Looking at it again with an up-to-date mount utility, the new mount syscalls (e.g. open_tree, move_mount) are now used and security_move_mount() may be enough.

Will work on the tests and preparing for RFC patches.

Great, we can continue the discussion there.

[l0kod]

Because of the way mounts propagate by default, we should only allow bind mounts on private mounts if the source doesn't have LANDLOCK_ACCESS_FS_MOUNT.

Well, to allow a bind mount on a shared mount point, it's not the source that should have LANDLOCK_ACCESS_FS_MOUNT but the destination (shared) mount point (not only the destination file hierarchy). collect_domain_accesses() may be useful to check that.

However, if the destination mount point is private, we can look for LANDLOCK_ACCESS_FS_MOUNT in its parent mount point and continue looking for these properties in the file hierarchy...

[l0kod]

@supersonnic, what is the status of your work? Do you need some help?

This looks ready for an RFC: https://chromium-review.googlesource.com/c/chromiumos/third_party/kernel/+/5722641

[supersonnic]

The main issue I'm having right now is that I cannot get LandLock to only accept the bind-mount if the LANDLOCK_ACCESS_FS_MOUNT rule is carried directly by the mount point, and not its parent directories. I tried to achieve this by adding the extra bind-mount check (in fs.c: 1144-1163 of the referenced patch). To do this I pass the parent of the target directory as the mt_root argument for the collect_domain_accesses function, hoping that it stops collecting rules at the parent, effectively only collecting the rules carried by the mount point, but this does not seem to be the case, as the parents' rules keep getting collected also.

In other words, the bug in the patch is that it allows mounts even when one of the mount point parent directories has the rule. This is a problem, as aloowing bind-mounts under an existing bind-mount can open a pathway for policy bypass.

This is an example of a policy bypass that can be achieved if we allow inheritance of the mount point rule. Consider the following directory structure. First we bind-mount /tmp/public to /usr/local/share using the --shared-mount option. This is allowed because /usr/local/share does carry the mount rule and there is no privileges gained (though execution is dropped). Then we bind-mount /bin/exe to /usr/local/share/b.
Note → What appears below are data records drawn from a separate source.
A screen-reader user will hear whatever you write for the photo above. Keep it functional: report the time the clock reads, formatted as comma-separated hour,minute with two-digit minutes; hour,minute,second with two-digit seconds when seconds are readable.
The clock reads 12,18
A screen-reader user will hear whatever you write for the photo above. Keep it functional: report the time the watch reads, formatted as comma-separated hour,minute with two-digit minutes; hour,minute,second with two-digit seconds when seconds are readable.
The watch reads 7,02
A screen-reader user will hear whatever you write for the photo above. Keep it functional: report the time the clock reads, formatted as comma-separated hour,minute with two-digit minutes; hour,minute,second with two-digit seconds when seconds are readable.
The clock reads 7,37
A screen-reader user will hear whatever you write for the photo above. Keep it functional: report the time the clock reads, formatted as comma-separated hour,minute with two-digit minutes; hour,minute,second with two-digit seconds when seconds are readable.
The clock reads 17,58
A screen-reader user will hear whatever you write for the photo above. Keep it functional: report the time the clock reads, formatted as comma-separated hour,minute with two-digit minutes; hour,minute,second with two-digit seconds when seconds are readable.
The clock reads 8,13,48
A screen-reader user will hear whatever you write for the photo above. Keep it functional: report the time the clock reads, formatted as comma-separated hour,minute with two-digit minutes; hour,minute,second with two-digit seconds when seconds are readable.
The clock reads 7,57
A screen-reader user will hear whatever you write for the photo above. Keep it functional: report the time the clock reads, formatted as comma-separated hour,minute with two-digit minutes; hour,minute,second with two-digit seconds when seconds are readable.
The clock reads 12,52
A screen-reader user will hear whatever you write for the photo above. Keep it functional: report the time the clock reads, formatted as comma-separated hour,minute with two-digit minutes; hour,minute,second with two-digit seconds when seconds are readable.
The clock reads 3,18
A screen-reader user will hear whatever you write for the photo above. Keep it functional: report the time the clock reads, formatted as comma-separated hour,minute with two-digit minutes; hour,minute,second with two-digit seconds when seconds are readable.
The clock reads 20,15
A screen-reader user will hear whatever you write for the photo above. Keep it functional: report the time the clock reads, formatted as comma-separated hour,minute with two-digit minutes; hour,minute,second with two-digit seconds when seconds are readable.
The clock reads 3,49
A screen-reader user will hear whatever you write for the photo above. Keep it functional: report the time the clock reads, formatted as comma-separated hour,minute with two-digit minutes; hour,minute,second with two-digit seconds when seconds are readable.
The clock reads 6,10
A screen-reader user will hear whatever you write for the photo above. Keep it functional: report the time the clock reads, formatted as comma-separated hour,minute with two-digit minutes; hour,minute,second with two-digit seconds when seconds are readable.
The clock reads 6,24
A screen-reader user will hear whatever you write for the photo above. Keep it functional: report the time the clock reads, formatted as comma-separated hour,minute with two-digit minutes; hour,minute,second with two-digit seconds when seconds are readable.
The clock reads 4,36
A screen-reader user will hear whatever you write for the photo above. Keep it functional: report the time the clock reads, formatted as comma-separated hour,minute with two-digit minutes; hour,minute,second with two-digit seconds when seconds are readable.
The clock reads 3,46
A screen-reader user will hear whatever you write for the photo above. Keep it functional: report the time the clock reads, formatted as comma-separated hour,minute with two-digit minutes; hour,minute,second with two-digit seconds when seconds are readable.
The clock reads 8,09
This is allowed because the mount point rule is inherited from b's parent, share and there is no privilege change between /bin/exe and /usr/local/share/b/exe, they both have only RW. However, because the first mount was a shared-mount, the exe mount also propagates under /tmp/public/b through which it can now be executed, hence the privilege escalation!

I considered intercepting the propagate system call, but did not have success with that, so I think the best way to mitigate this is to modify the rule checking behavior for mount point, such that it cannot be inherited, which brings us back the issue I'm having with that patch. I just need a way to collect and check the rules carried by a single directory.